If you have acces to a computer with Excel 2007, then try it there. Excel
2007 is more powerfull - I have meassured calculation times being four times
longer on Excel 2003 than Excel 2007.
Both try in Excel 2003 format (*.xls) and try converting the file to Excel
2007 format (*.xlsx).
 
I would start by changing your formula to ONLY look in the range needed. Get
rid of unneeded rows/columns.Do ctrl end to see what I mean

$A15,ITLD004!$A:$E,4,FALSE

$A15,ITLD004!$A2:$E300,4,0
 
I have gotten rid of all the extra columns etc as Mike said at first, but it
still freezes up for about 20 minutes when i change something or try and
filter out one set, and half the time it doesnt even come back at all :|

I do not have access to 2007 at work but i tried it on one of our CAD
computers with dual core processors and as a comparrison timed a filter, what
took 7 minutes and 37 seconds on my computer took less than a second on this
one!

Definatly think my RAM needs to be updated
 
You could also fix the values of the formulae which will not change,
and this will improve performance.

Hope this helps.

Pete
 
What you have posted is not exactly the same. It is actually a lot better.
IsError is (IMO) a bad choice for that formula. If cells are deleted the
formula will return blank when in actuallity the formula is not valid any
more and the result truely is an error. IsNA would be better than IsError as
it would return the error if the cells were deleted but if you are looking up
text in a list of number of vice versa then ISNA will return false and the
formula will generate a blank when the value could be there but of the wrong
type.

CountIf will find the value regardless of it being text or number. If it
finds the value but the formula results in #NA then you know that there is a
data type issue that needs to be resolved.

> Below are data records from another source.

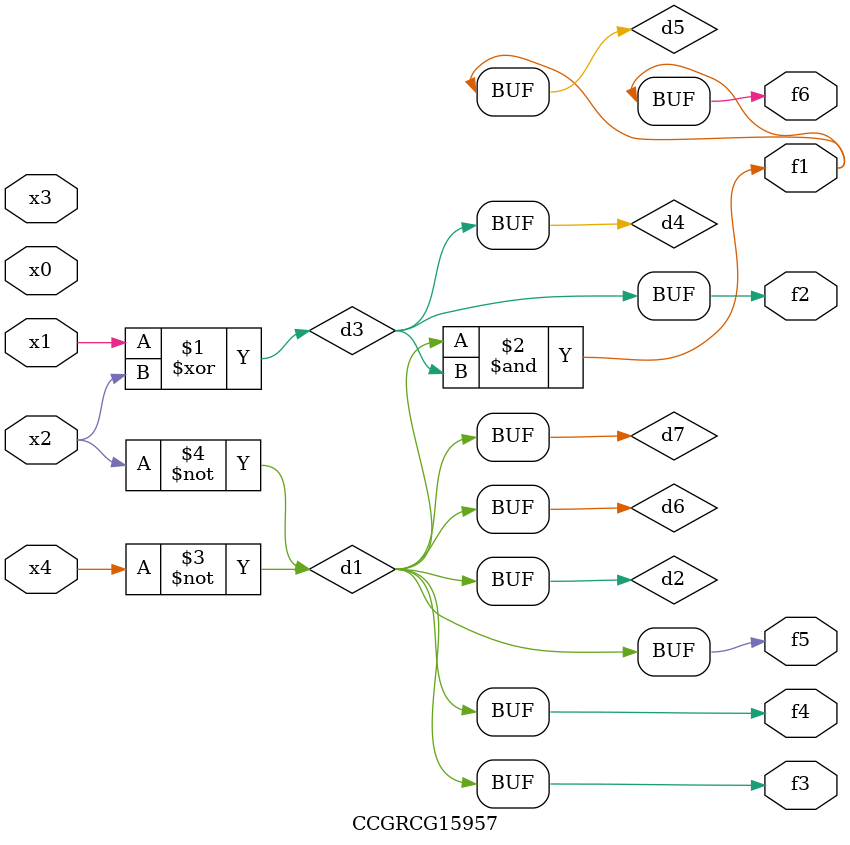
<source format=v>
module CCGRCG15957(
	input x0, x1, x2, x3, x4,
	output f1, f2, f3, f4, f5, f6
);

	wire d1, d2, d3, d4, d5, d6, d7;

	not (d1, x4);
	not (d2, x2);
	xor (d3, x1, x2);
	buf (d4, d3);
	and (d5, d1, d3);
	buf (d6, d1, d2);
	buf (d7, d2);
	assign f1 = d5;
	assign f2 = d4;
	assign f3 = d7;
	assign f4 = d7;
	assign f5 = d7;
	assign f6 = d5;
endmodule

</source>
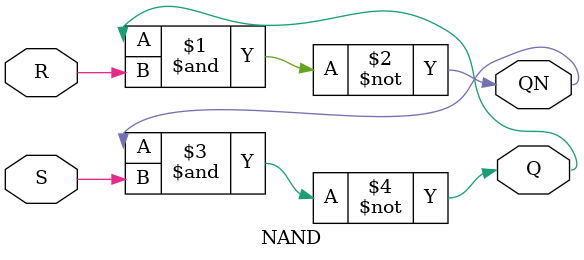
<source format=sv>
`timescale 1ns / 1ps


module NAND(
    input R,S,
    output Q,QN
    );
    
    //logic A1,A2,A3,A4;
    assign #1 QN = ~(Q&R);
    assign #1 Q = ~(QN&S);
endmodule

</source>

I would definitly go with the formula you posted...
 
We are experiencing this same issue. No fix found yet sadly.

I can answer regarding your PC specs though.

You have a single core Pentium 4 processor that is based on 8 year old technology.

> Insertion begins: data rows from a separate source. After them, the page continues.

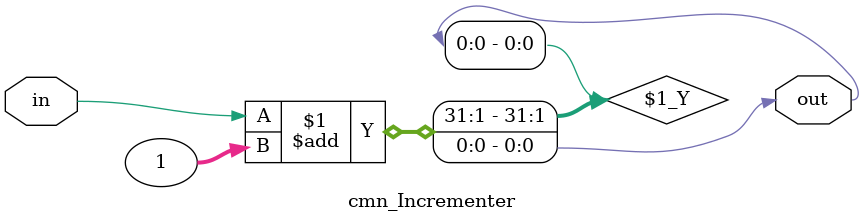
<source format=v>
module cmn_Incrementer (
	in,
	out
);
	parameter p_nbits = 1;
	parameter p_inc_value = 1;
	input wire [p_nbits - 1:0] in;
	output wire [p_nbits - 1:0] out;
	assign out = in + p_inc_value;
endmodule

</source>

You mentioned a 1.7GB hard drive. Sounds like you might be running a Thin Client. If so, this isn't a PC designed for power in the least.

Your engineers PC, a Dual Core Processor, probably is NO more than a few years old. The processor is running on much better technology and has dual cores, not just one. Basically, your processor and your CAD engineers processor, is night and day in difference. It would be like comparing a Ferrari to a Hyundai. No joke.

Aside from that you engineer probably has faster, better hard drives and faster bus speeds and not just more memory but much faster memory just to name a few additonal items. But the processor is the key here for Excel formula.